#### [WORK TASK]
Only the lines of the data below from the one with "Figure 4: A" through the one with "Table 4. Spearman’s" are wanted. Repeat them exactly.
Start of THE INPUT
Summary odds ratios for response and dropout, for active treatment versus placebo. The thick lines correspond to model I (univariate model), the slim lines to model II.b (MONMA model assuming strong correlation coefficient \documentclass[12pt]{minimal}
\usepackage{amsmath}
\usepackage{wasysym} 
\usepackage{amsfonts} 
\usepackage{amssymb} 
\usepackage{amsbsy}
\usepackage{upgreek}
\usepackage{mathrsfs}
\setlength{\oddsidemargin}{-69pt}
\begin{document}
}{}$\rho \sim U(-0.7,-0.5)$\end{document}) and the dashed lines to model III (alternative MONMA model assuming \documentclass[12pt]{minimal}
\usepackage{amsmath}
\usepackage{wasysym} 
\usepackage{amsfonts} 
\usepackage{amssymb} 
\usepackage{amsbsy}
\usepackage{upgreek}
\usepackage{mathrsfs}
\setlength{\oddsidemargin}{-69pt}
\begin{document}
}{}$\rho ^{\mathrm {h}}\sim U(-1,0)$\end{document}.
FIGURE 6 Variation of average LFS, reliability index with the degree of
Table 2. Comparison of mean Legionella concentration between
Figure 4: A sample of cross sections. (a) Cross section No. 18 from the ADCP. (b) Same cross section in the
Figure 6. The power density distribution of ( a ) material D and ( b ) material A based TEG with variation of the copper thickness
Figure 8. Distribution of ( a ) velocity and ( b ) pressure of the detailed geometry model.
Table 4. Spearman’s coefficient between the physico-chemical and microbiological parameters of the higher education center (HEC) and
End of THE INPUT
Start of THE INPUT
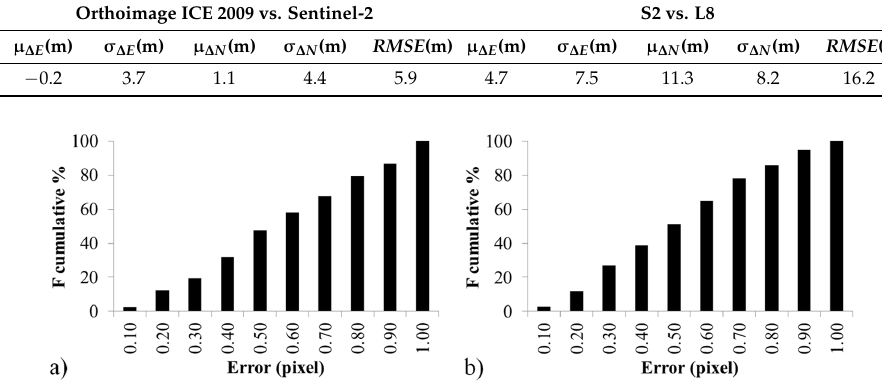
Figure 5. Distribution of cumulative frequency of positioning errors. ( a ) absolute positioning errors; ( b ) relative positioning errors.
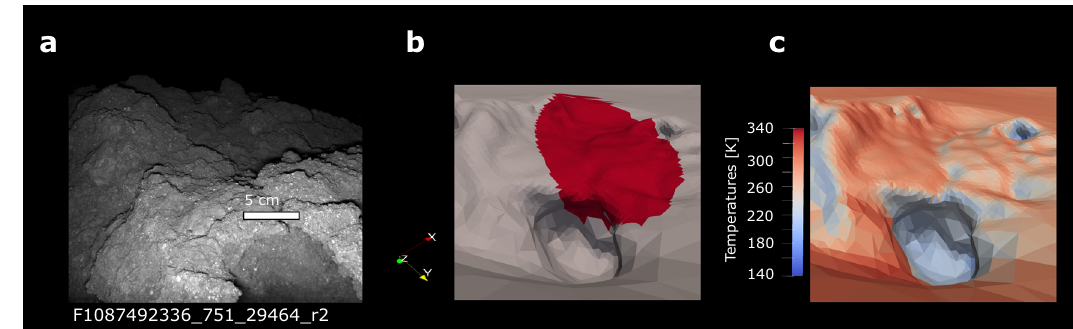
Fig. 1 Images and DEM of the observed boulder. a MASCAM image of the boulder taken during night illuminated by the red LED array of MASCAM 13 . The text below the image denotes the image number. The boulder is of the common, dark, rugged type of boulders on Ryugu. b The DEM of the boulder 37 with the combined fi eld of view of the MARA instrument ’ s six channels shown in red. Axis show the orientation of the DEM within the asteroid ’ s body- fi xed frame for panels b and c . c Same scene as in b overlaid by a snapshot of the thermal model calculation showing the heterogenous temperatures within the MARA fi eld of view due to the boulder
End of THE INPUT
Start of THE INPUT
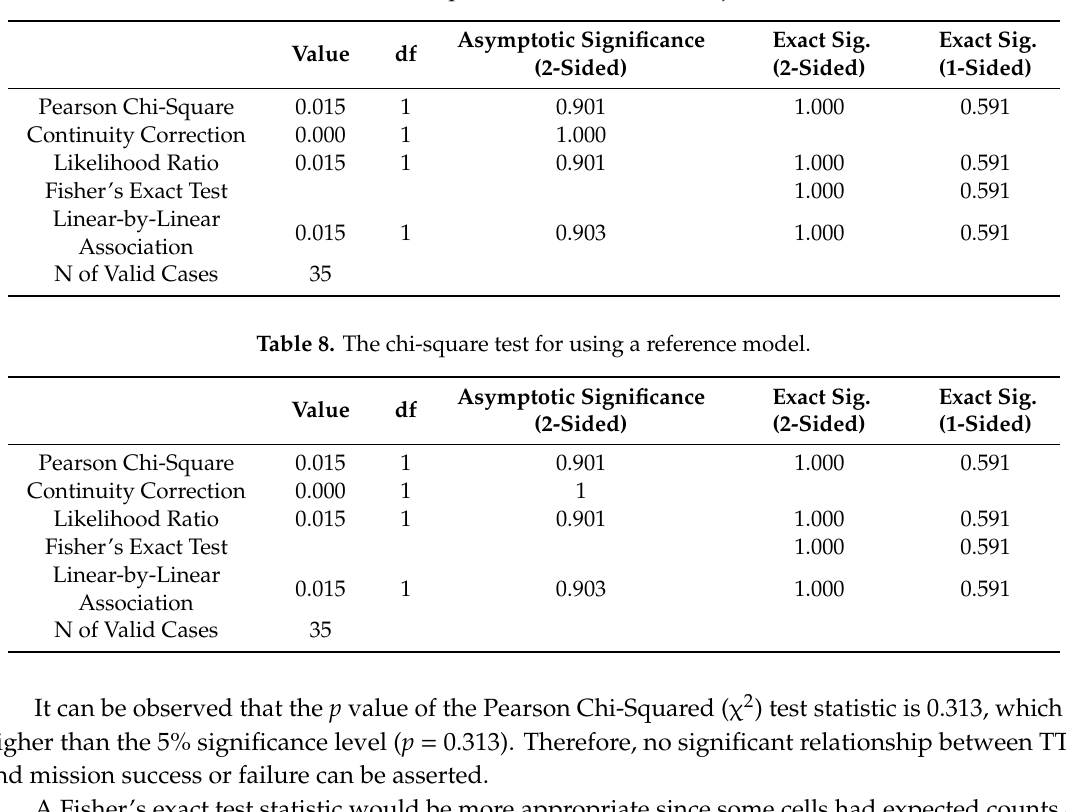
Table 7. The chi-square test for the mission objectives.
End of THE INPUT
#### [TASK OUTPUT]
Figure 4: A sample of cross sections. (a) Cross section No. 18 from the ADCP. (b) Same cross section in the
Figure 6. The power density distribution of ( a ) material D and ( b ) material A based TEG with variation of the copper thickness
Figure 8. Distribution of ( a ) velocity and ( b ) pressure of the detailed geometry model.
Table 4. Spearman’s coefficient between the physico-chemical and microbiological parameters of the higher education center (HEC) and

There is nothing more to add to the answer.